[50] Bukan akhir

34 1 0
                                    

Seerat apapun digenggam, kalau Tuhan gak mengizinkan, manusia bisa apa?

***

Satu tahun berlalu.

Kelas XII baru saja menyelesaikan ujiannya hari ini. Tinggal menunggu hari, mereka sudah resmi menjadi alumni SMA Cempaka. Status pun akan berubah, dari siswa menjadi mahasiswa.

Tidak banyak yang berubah.

Lingkungan sekolah semakin asri seperti biasanya, kantin sekolah masih menjadi tempat favorit semua murid, dan Pak Bambang masih saja galak.

Hanya saja, ada sesuatu yang hilang.

Pergi.

Tanpa pamit.

Tanpa jejak.

Tanpa kabar.

Seolah ditelan bumi.

Meninggalkan segala janji dan omong kosong belaka yang tidak pernah ditepati.

Meninggalkan dirinya dan juga segala kenangan yang masih saja tersimpan di dalam otak.

Manusia memang ahlinya dalam berbohong.

Bilangnya mau berjuang, tapi nyatanya malah pergi sebelum mendapat jawaban.

Lucu, ya?

Ingin sekali dia memaki. Tapi dia terlanjur tau diri.

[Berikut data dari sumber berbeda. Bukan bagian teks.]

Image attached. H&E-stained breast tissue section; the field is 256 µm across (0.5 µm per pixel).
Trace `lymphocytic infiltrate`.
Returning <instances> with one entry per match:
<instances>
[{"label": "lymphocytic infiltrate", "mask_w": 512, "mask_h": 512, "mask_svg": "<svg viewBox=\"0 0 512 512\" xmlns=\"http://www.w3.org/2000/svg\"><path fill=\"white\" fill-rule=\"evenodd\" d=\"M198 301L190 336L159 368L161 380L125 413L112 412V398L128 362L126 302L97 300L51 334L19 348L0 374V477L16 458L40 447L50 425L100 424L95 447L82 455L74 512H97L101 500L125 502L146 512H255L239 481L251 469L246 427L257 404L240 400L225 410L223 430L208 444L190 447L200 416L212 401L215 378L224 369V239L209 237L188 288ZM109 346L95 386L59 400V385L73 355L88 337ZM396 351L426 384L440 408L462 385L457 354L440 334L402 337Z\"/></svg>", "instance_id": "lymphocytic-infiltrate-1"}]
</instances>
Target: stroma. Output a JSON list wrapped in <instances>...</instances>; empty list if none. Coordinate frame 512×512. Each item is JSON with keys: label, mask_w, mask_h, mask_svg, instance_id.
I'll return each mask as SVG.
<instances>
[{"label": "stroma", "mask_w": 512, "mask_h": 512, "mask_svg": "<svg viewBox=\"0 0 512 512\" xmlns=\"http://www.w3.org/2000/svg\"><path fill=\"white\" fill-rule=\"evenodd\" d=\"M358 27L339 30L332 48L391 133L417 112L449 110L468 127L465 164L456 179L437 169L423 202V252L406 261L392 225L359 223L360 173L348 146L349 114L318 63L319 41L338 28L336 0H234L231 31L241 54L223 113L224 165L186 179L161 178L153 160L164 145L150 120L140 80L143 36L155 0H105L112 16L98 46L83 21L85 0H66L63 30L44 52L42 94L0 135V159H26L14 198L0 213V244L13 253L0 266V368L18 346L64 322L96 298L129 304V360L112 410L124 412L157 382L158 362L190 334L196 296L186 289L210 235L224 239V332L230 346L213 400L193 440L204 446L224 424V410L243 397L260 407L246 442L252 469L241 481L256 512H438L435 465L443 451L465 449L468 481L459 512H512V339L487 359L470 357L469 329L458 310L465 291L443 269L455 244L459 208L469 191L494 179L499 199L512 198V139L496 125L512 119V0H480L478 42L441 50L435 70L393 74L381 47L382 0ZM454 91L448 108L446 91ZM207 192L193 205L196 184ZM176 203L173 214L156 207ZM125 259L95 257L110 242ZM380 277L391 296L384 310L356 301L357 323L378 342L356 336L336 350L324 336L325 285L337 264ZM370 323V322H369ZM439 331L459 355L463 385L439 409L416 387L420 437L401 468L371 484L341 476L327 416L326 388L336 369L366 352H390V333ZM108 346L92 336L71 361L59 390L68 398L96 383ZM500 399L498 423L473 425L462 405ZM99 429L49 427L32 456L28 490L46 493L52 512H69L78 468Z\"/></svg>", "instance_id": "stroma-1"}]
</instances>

Siapa sih, dia? Apa haknya menghakimi seseorang yang bahkan tidak ada hubungannya sama sekali dengan dia?

"Semoga gue keterima di fashion design. Amin paling serius dong!" Suara Dhea membuatnya kembali ke dunia nyata.

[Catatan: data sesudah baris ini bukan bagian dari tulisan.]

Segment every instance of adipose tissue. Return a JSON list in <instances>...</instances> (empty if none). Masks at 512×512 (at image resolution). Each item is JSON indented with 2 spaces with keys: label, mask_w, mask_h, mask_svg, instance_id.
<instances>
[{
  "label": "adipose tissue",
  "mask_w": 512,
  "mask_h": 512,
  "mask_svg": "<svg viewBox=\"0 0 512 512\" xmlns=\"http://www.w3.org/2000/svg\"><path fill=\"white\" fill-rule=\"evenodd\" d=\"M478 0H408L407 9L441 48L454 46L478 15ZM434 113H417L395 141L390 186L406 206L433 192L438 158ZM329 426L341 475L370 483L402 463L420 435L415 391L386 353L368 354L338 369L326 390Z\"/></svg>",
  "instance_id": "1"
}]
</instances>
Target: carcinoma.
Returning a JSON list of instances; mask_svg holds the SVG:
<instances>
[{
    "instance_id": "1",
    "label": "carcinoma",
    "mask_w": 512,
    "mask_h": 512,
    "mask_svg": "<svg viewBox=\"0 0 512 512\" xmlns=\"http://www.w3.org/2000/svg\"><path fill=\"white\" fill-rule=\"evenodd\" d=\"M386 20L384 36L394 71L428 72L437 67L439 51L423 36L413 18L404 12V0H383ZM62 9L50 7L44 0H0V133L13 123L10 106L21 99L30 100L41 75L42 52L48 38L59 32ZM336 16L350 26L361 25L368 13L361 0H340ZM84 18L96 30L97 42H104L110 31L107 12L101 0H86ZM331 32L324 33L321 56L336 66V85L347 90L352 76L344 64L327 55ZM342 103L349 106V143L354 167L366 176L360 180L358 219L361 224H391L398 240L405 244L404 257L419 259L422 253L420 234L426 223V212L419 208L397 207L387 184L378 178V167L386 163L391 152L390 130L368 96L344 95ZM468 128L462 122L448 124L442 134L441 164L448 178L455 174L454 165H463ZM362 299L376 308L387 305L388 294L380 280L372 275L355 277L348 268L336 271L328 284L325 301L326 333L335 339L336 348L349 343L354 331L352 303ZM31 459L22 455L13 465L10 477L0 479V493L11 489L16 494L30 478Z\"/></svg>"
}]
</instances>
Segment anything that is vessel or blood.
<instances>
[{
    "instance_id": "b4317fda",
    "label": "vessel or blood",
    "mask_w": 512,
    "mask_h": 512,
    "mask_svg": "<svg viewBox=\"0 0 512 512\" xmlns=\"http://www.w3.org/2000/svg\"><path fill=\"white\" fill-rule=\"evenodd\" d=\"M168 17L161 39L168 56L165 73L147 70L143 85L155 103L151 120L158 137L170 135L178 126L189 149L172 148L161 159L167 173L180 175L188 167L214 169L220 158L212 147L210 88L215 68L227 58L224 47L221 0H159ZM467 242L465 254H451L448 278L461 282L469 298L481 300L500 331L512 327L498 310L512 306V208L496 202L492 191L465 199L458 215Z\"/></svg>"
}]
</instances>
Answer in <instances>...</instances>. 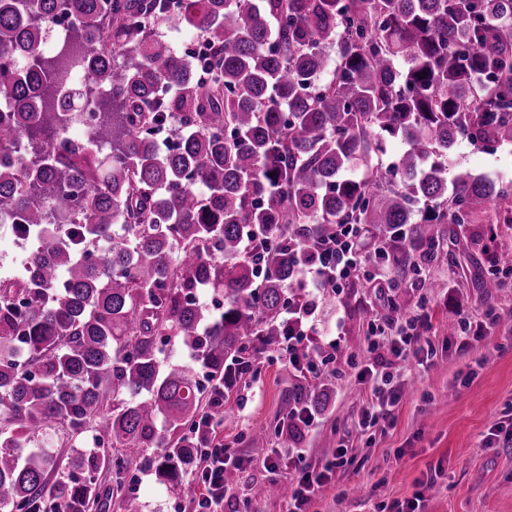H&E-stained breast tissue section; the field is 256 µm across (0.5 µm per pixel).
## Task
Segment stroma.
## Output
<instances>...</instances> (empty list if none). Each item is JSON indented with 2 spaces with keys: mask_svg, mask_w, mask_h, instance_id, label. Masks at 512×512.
Returning a JSON list of instances; mask_svg holds the SVG:
<instances>
[{
  "mask_svg": "<svg viewBox=\"0 0 512 512\" xmlns=\"http://www.w3.org/2000/svg\"><path fill=\"white\" fill-rule=\"evenodd\" d=\"M485 172L512 182V150L488 154L461 142L452 150L449 175ZM460 232L480 237L482 248L469 256L442 255L422 272L440 288L421 282L393 289L394 274L384 270L380 282L362 277L336 293H318L307 345L318 370L331 374L328 398L303 429L299 441L282 434L288 405L284 391L295 374L281 353L262 356L255 381L240 391L236 417L225 420L224 446L243 458L229 466L223 512H284L283 499L261 494L262 486L285 482L289 466L300 460L323 464L339 445L355 450L344 477L317 499L316 512H394L395 503L424 492V512H512V447L485 444L495 426L512 425V277L506 287H482L493 272L492 257L512 251V224H464ZM494 308L497 326L469 353H460L449 321L459 328L483 321ZM423 315L418 328L431 358L427 366L400 364L405 388L392 422L360 432L356 422L366 399L361 369L373 339V320H406ZM269 429L267 455L279 458L278 470L253 463L250 432ZM433 479L426 492L423 481ZM135 512H182L193 493L190 481L168 488L136 460L125 475Z\"/></svg>",
  "mask_w": 512,
  "mask_h": 512,
  "instance_id": "35a3bbf8",
  "label": "stroma"
}]
</instances>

"Amin." Valea, Hana, dan Alana langsung mengaminkan.

Dhea menepuk pundak Valea. "Ini cewek satu pinternya emang kebangetan. Sarapannya buku wangsit kali, ya?" ujarnya membuat Valea memutar bola matanya.

"Tau, tuh. Waktu pembagian kepintaran dia antri paling depan kali." Hana menyahuti.

Cewek yang sedang menjadi buah bibir itu berdecak. "Gak usah berlebihan." ujarnya.

Alana tertawa. "Merendah mulu nih, calon ibu dokter." katanya.

Valea meliriknya sekilas. "Masih lama. Kelulusan juga belum."

"Ntar kalau ketemu mas-mas ganteng di Jogja, jangan lupa kenalin ke gue, ya." Dhea yang katanya sudah move on dari Septa berujar dengan alis yang dinaikturunkan.

"Apa banget mas-mas ganteng." Hana mencibir.

"Ngaca woy. Lo juga lagi ngincer mas-mas ganteng yang lagi kerja di perusahaan properti." Dhea berucap dengan nada meledek.

"Waktu berlalu cepet banget, ya. Gak kerasa kita udah mau jadi anak kuliahan aja." kata Alana membuat semuanya tersenyum.

"Gue sayang kalian."

🍁🍁🍁

Hari kelulusan tiba.

Semua murid laki-laki memakai jas, dan murid perempuan memakai kebaya.

Kedua sudut bibir Valea terangkat. Sebahagia ini ya rasanya.

"Ini make-up gue gak kayak banci perempatan, kan?"

Suara cempreng Dhea menyita perhatiannya.

"Udah sih, Dhe. Nanya mulu dari tadi." Alana menjawab dengan kesal. Sedangkan Dhea hanya meringis.